Concerning the remark of the district attorney as to the nature of the defendant's statement, it was admitted in evidence. It was not exculpatory. Defendant admitted that he was in the room when the robbery was taking place and thereafter accepted the gun which was used to effect the robbery and sold it. The statement is incriminatory. It was read to the jury and they are authorized to make the decision whether the statement was incriminating. Griggs v. State, 146 Ga. App. 694 (4) ( 247 S.E.2d 219). Thus, defendant could not have been harmed by the stated conclusion of the district attorney.
2. Defendant contends it was error to allow "the alleged statement made by [the defendant], to be read to the jury." In the "Jackson-Denno" hearing, the state established that the defendant was read and explained his Miranda rights, signed the waiver, and made a statement.

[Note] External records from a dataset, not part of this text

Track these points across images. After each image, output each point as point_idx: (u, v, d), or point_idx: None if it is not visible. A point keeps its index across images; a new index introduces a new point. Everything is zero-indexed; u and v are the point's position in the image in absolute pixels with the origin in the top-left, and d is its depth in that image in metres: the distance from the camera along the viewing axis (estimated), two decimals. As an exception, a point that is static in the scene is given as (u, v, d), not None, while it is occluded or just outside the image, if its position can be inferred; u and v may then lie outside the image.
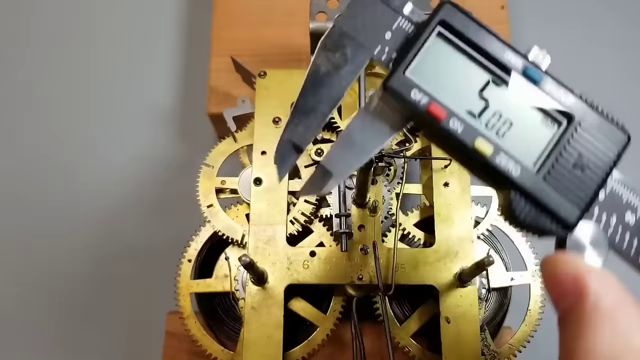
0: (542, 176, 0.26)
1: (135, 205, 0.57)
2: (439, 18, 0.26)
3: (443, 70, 0.26)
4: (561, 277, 0.25)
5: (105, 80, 0.62)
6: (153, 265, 0.55)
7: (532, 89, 0.26)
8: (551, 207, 0.25)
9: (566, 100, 0.26)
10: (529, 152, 0.26)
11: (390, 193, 0.43)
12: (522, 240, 0.43)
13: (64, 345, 0.54)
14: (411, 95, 0.26)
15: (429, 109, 0.26)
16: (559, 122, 0.26)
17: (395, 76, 0.26)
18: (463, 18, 0.26)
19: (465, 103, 0.26)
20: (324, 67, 0.27)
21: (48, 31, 0.64)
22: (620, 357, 0.23)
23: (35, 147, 0.59)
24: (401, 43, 0.27)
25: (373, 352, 0.43)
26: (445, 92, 0.26)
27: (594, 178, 0.26)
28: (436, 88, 0.26)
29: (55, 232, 0.57)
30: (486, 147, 0.26)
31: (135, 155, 0.59)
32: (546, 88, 0.26)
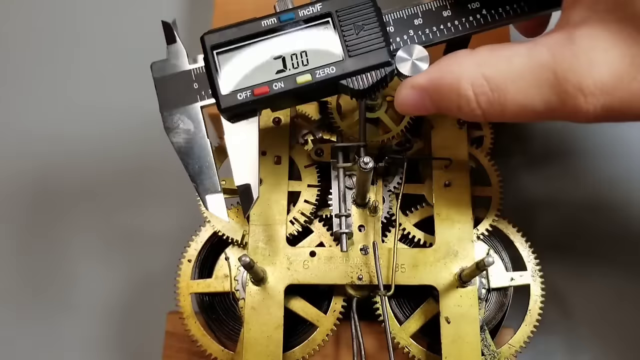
0: (348, 55, 0.34)
1: (134, 205, 0.57)
2: (209, 46, 0.34)
3: (240, 67, 0.34)
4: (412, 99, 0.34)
5: (105, 80, 0.62)
6: (153, 265, 0.55)
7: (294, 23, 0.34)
8: (371, 64, 0.34)
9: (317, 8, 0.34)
10: (330, 54, 0.34)
11: (391, 193, 0.43)
12: (522, 240, 0.43)
13: (63, 345, 0.54)
14: (239, 99, 0.34)
15: (255, 93, 0.34)
16: (327, 22, 0.34)
17: (221, 99, 0.34)
18: (219, 33, 0.34)
19: (270, 69, 0.34)
20: (180, 139, 0.35)
21: (47, 31, 0.64)
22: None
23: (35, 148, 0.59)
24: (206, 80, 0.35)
25: (373, 352, 0.43)
26: (254, 76, 0.34)
27: (373, 26, 0.34)
28: (247, 80, 0.34)
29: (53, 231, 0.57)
30: (304, 78, 0.34)
31: (135, 156, 0.59)
32: (300, 14, 0.34)
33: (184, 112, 0.35)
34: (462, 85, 0.32)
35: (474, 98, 0.32)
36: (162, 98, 0.35)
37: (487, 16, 0.35)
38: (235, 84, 0.34)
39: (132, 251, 0.55)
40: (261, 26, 0.34)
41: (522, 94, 0.30)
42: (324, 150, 0.44)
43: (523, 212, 0.52)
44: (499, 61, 0.31)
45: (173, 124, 0.35)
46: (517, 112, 0.31)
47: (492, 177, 0.44)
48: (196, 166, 0.34)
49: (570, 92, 0.29)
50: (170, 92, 0.35)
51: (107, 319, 0.54)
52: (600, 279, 0.51)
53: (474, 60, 0.32)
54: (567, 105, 0.30)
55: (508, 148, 0.53)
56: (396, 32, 0.35)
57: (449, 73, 0.32)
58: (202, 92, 0.35)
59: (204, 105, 0.35)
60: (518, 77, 0.31)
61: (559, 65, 0.29)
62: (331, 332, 0.41)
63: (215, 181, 0.34)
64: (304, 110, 0.46)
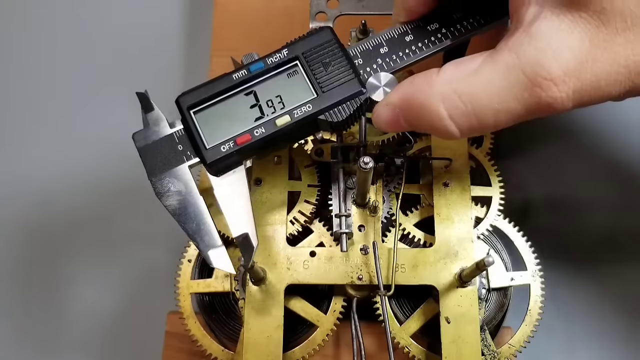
0: (321, 92, 0.35)
1: (134, 205, 0.57)
2: (185, 107, 0.36)
3: (220, 122, 0.35)
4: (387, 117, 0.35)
5: (105, 80, 0.62)
6: (153, 265, 0.55)
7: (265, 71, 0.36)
8: (344, 95, 0.35)
9: (284, 54, 0.36)
10: (304, 93, 0.35)
11: (391, 193, 0.43)
12: (522, 240, 0.43)
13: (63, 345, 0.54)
14: (223, 151, 0.35)
15: (238, 143, 0.35)
16: (295, 65, 0.36)
17: (205, 155, 0.35)
18: (191, 94, 0.36)
19: (248, 118, 0.35)
20: (173, 201, 0.35)
21: (47, 30, 0.64)
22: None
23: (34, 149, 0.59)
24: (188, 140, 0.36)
25: (373, 352, 0.43)
26: (235, 127, 0.35)
27: (340, 60, 0.36)
28: (229, 131, 0.35)
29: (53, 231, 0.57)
30: (283, 120, 0.35)
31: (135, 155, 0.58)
32: (269, 62, 0.36)
33: (173, 175, 0.35)
34: (433, 102, 0.32)
35: (446, 115, 0.32)
36: (148, 165, 0.36)
37: (447, 34, 0.37)
38: (217, 137, 0.35)
39: (132, 251, 0.56)
40: (233, 80, 0.36)
41: (496, 100, 0.31)
42: (324, 150, 0.44)
43: (523, 212, 0.52)
44: (466, 73, 0.32)
45: (163, 189, 0.35)
46: (494, 119, 0.32)
47: (492, 177, 0.44)
48: (193, 225, 0.35)
49: (542, 84, 0.30)
50: (155, 158, 0.36)
51: (107, 319, 0.54)
52: (600, 279, 0.51)
53: (442, 77, 0.33)
54: (542, 98, 0.30)
55: (508, 148, 0.53)
56: (365, 64, 0.36)
57: (419, 92, 0.33)
58: (188, 152, 0.36)
59: (191, 164, 0.36)
60: (488, 84, 0.31)
61: (525, 62, 0.30)
62: (331, 332, 0.41)
63: (214, 236, 0.35)
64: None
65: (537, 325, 0.41)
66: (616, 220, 0.53)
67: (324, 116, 0.35)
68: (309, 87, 0.35)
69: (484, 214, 0.43)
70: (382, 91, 0.35)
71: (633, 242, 0.52)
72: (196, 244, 0.35)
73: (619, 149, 0.54)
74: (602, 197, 0.53)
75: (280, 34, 0.55)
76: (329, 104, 0.35)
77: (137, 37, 0.63)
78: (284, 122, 0.35)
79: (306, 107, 0.35)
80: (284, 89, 0.36)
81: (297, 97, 0.35)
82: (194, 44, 0.62)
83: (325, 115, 0.35)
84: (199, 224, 0.35)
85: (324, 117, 0.35)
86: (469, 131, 0.32)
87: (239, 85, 0.36)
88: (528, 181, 0.54)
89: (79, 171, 0.59)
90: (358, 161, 0.35)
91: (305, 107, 0.35)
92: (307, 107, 0.35)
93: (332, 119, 0.35)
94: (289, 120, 0.35)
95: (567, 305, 0.51)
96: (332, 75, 0.35)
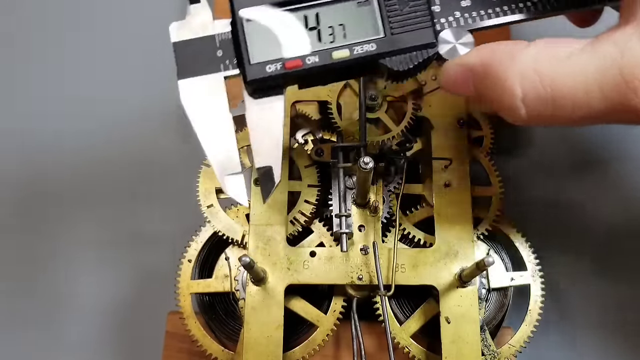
0: (390, 33, 0.31)
1: (134, 205, 0.57)
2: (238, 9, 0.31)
3: (270, 38, 0.31)
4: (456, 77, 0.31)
5: (104, 80, 0.61)
6: (153, 265, 0.55)
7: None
8: (414, 43, 0.31)
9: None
10: (370, 30, 0.31)
11: (391, 193, 0.43)
12: (522, 240, 0.43)
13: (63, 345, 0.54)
14: (268, 71, 0.31)
15: (287, 67, 0.31)
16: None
17: (248, 70, 0.31)
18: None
19: (303, 41, 0.31)
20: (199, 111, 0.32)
21: (47, 30, 0.64)
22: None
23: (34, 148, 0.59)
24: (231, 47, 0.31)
25: (373, 352, 0.43)
26: (286, 47, 0.31)
27: (420, 2, 0.32)
28: (278, 52, 0.31)
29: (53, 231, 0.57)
30: (341, 53, 0.31)
31: (135, 155, 0.59)
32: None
33: (205, 82, 0.31)
34: (510, 77, 0.29)
35: (520, 94, 0.29)
36: (180, 64, 0.32)
37: (541, 3, 0.32)
38: (265, 54, 0.31)
39: (132, 251, 0.55)
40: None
41: (580, 92, 0.28)
42: (324, 150, 0.44)
43: (523, 212, 0.52)
44: (558, 56, 0.29)
45: (192, 94, 0.31)
46: (570, 111, 0.29)
47: (492, 177, 0.44)
48: (215, 144, 0.31)
49: (638, 89, 0.27)
50: (190, 59, 0.32)
51: (107, 319, 0.54)
52: (600, 279, 0.51)
53: (529, 53, 0.29)
54: (630, 103, 0.28)
55: (508, 148, 0.53)
56: (441, 12, 0.32)
57: (499, 62, 0.30)
58: (227, 61, 0.31)
59: (228, 75, 0.32)
60: (579, 74, 0.28)
61: (627, 61, 0.28)
62: (331, 332, 0.41)
63: (235, 161, 0.31)
64: (304, 110, 0.47)
65: (537, 325, 0.41)
66: (617, 219, 0.53)
67: (385, 61, 0.31)
68: (379, 23, 0.31)
69: (484, 214, 0.43)
70: (455, 48, 0.32)
71: (634, 241, 0.52)
72: (214, 167, 0.31)
73: (619, 148, 0.54)
74: (603, 197, 0.53)
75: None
76: (395, 48, 0.31)
77: (136, 36, 0.63)
78: (341, 55, 0.31)
79: (369, 45, 0.31)
80: (349, 19, 0.32)
81: (362, 32, 0.31)
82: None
83: (386, 60, 0.31)
84: (220, 144, 0.31)
85: (385, 61, 0.31)
86: (537, 119, 0.30)
87: (301, 1, 0.31)
88: (528, 181, 0.54)
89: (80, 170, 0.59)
90: (358, 161, 0.35)
91: (368, 46, 0.31)
92: (371, 45, 0.31)
93: (393, 66, 0.31)
94: (347, 55, 0.31)
95: (567, 305, 0.51)
96: (406, 16, 0.31)
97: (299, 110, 0.46)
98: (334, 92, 0.44)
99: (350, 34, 0.31)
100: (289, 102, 0.44)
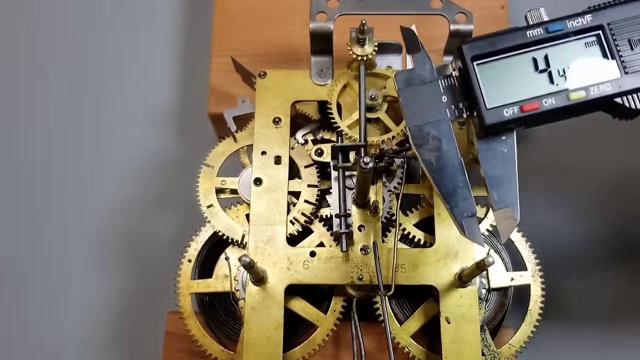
0: (624, 72, 0.31)
1: (134, 206, 0.57)
2: (469, 57, 0.32)
3: (503, 82, 0.32)
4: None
5: (105, 80, 0.61)
6: (153, 265, 0.55)
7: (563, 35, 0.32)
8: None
9: (587, 20, 0.32)
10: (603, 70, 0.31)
11: (391, 193, 0.43)
12: (522, 240, 0.43)
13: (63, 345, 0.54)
14: (506, 115, 0.31)
15: (524, 110, 0.31)
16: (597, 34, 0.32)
17: (486, 115, 0.31)
18: (477, 44, 0.32)
19: (535, 84, 0.31)
20: (431, 156, 0.32)
21: (48, 31, 0.64)
22: None
23: (34, 147, 0.59)
24: (459, 93, 0.32)
25: (373, 352, 0.43)
26: (520, 90, 0.31)
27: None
28: (512, 95, 0.31)
29: (53, 231, 0.57)
30: (578, 95, 0.31)
31: (135, 155, 0.59)
32: (569, 25, 0.32)
33: (433, 127, 0.32)
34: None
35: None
36: (408, 111, 0.32)
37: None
38: (499, 98, 0.32)
39: (132, 251, 0.55)
40: (526, 37, 0.32)
41: None
42: (324, 150, 0.44)
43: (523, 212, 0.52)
44: None
45: (422, 140, 0.32)
46: None
47: (492, 177, 0.44)
48: (450, 186, 0.32)
49: None
50: (417, 106, 0.32)
51: (107, 319, 0.54)
52: (600, 279, 0.51)
53: None
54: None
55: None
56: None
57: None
58: (452, 106, 0.32)
59: (455, 120, 0.32)
60: None
61: None
62: (331, 332, 0.41)
63: (471, 203, 0.32)
64: (304, 110, 0.47)
65: (537, 325, 0.41)
66: (617, 219, 0.53)
67: (620, 100, 0.31)
68: (610, 63, 0.32)
69: (484, 214, 0.43)
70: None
71: (633, 241, 0.52)
72: (449, 207, 0.32)
73: (620, 149, 0.54)
74: (603, 197, 0.53)
75: (280, 34, 0.55)
76: (631, 87, 0.31)
77: (137, 37, 0.63)
78: (578, 97, 0.31)
79: (605, 85, 0.31)
80: (579, 59, 0.32)
81: (594, 72, 0.31)
82: (194, 44, 0.62)
83: (622, 99, 0.31)
84: (455, 186, 0.32)
85: (620, 100, 0.31)
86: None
87: (531, 44, 0.32)
88: (528, 181, 0.54)
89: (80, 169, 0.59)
90: (358, 161, 0.35)
91: (604, 86, 0.31)
92: (606, 86, 0.31)
93: (630, 105, 0.31)
94: (584, 97, 0.31)
95: (567, 305, 0.51)
96: (638, 55, 0.31)
97: (299, 110, 0.46)
98: (334, 92, 0.44)
99: (582, 75, 0.32)
100: (289, 102, 0.44)
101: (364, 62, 0.43)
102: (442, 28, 0.44)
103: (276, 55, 0.54)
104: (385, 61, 0.45)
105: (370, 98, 0.43)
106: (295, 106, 0.46)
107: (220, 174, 0.44)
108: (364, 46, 0.42)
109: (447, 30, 0.43)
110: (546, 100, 0.31)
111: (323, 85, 0.45)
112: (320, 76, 0.45)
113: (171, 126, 0.60)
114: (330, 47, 0.44)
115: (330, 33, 0.43)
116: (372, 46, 0.43)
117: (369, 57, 0.43)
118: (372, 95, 0.43)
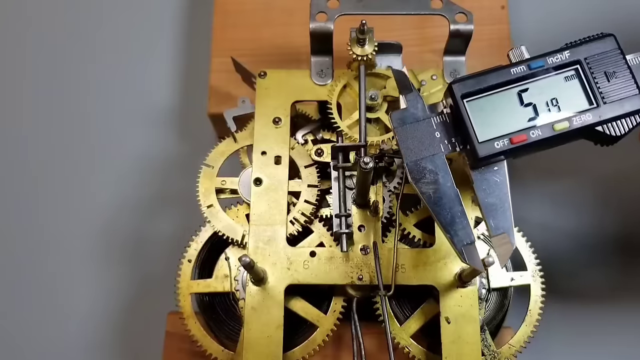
0: (602, 102, 0.34)
1: (135, 206, 0.57)
2: (459, 95, 0.34)
3: (492, 116, 0.34)
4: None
5: (105, 80, 0.62)
6: (153, 265, 0.55)
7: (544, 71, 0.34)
8: (627, 110, 0.34)
9: (565, 56, 0.35)
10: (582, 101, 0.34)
11: (391, 193, 0.43)
12: (522, 240, 0.43)
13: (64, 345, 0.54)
14: (496, 147, 0.34)
15: (513, 142, 0.34)
16: (575, 69, 0.34)
17: (478, 148, 0.34)
18: (465, 83, 0.34)
19: (521, 117, 0.34)
20: (429, 189, 0.34)
21: (48, 32, 0.64)
22: None
23: (35, 147, 0.59)
24: (451, 128, 0.35)
25: (373, 352, 0.43)
26: (508, 124, 0.34)
27: (624, 73, 0.34)
28: (501, 128, 0.34)
29: (53, 232, 0.57)
30: (562, 125, 0.34)
31: (135, 155, 0.59)
32: (549, 62, 0.35)
33: (429, 162, 0.34)
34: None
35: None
36: (405, 148, 0.35)
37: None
38: (490, 132, 0.34)
39: (132, 252, 0.56)
40: (510, 74, 0.35)
41: None
42: (324, 150, 0.44)
43: (523, 212, 0.52)
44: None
45: (419, 174, 0.34)
46: None
47: (492, 177, 0.44)
48: (448, 216, 0.34)
49: None
50: (412, 142, 0.35)
51: (107, 320, 0.54)
52: (600, 279, 0.51)
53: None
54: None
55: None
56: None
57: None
58: (445, 141, 0.35)
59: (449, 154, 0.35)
60: None
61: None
62: (331, 332, 0.41)
63: (469, 231, 0.34)
64: (304, 110, 0.47)
65: (537, 325, 0.41)
66: (618, 219, 0.53)
67: (601, 128, 0.34)
68: (589, 94, 0.34)
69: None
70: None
71: (633, 241, 0.52)
72: (449, 237, 0.34)
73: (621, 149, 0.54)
74: (603, 197, 0.53)
75: (280, 34, 0.55)
76: (611, 116, 0.34)
77: (137, 37, 0.63)
78: (562, 127, 0.34)
79: (586, 115, 0.34)
80: (560, 92, 0.34)
81: (575, 103, 0.34)
82: (194, 44, 0.62)
83: (603, 127, 0.34)
84: (453, 216, 0.34)
85: (601, 128, 0.34)
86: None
87: (515, 80, 0.35)
88: (528, 181, 0.54)
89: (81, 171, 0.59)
90: (358, 161, 0.35)
91: (585, 116, 0.34)
92: (587, 116, 0.34)
93: (610, 132, 0.34)
94: (567, 127, 0.34)
95: (567, 305, 0.51)
96: (614, 86, 0.34)
97: (299, 110, 0.46)
98: (334, 92, 0.44)
99: (564, 106, 0.34)
100: (289, 102, 0.44)
101: (364, 62, 0.43)
102: (442, 28, 0.44)
103: (276, 55, 0.54)
104: (385, 61, 0.45)
105: (370, 98, 0.43)
106: (295, 106, 0.46)
107: (220, 174, 0.44)
108: (364, 46, 0.42)
109: (447, 30, 0.43)
110: (533, 132, 0.34)
111: (323, 85, 0.45)
112: (320, 76, 0.45)
113: (171, 126, 0.60)
114: (330, 47, 0.44)
115: (330, 33, 0.43)
116: (372, 46, 0.43)
117: (369, 57, 0.43)
118: (372, 95, 0.43)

Under examination by his counsel, the defendant admitted he made the statement "freely and voluntarily" but "didn't understand it" — presumably referring to the explanation of his rights. The decision of the trial court is supported by the evidence of record. We find no merit to this enumeration.
3. The defendant argues the general grounds on appeal, although they were not enumerated as error. Defendant admitted his presence in the room during the robbery. One victim testified that she was held by the defendant during the robbery. A security guard saw the three men — including the defendant — exit the room after the robbery took place. This enumeration is without merit.
4. In view of the evidence against the defendant, including his own statement of the extent of his participation, and his identification by one of the persons who had been robbed, it is "highly probable" that any remark by the district attorney did not contribute to the judgment. Johnson v. State, 238 Ga. 59, 61 ( 230 S.E.2d 869).
Judgment affirmed. Smith and Birdsong, JJ., concur.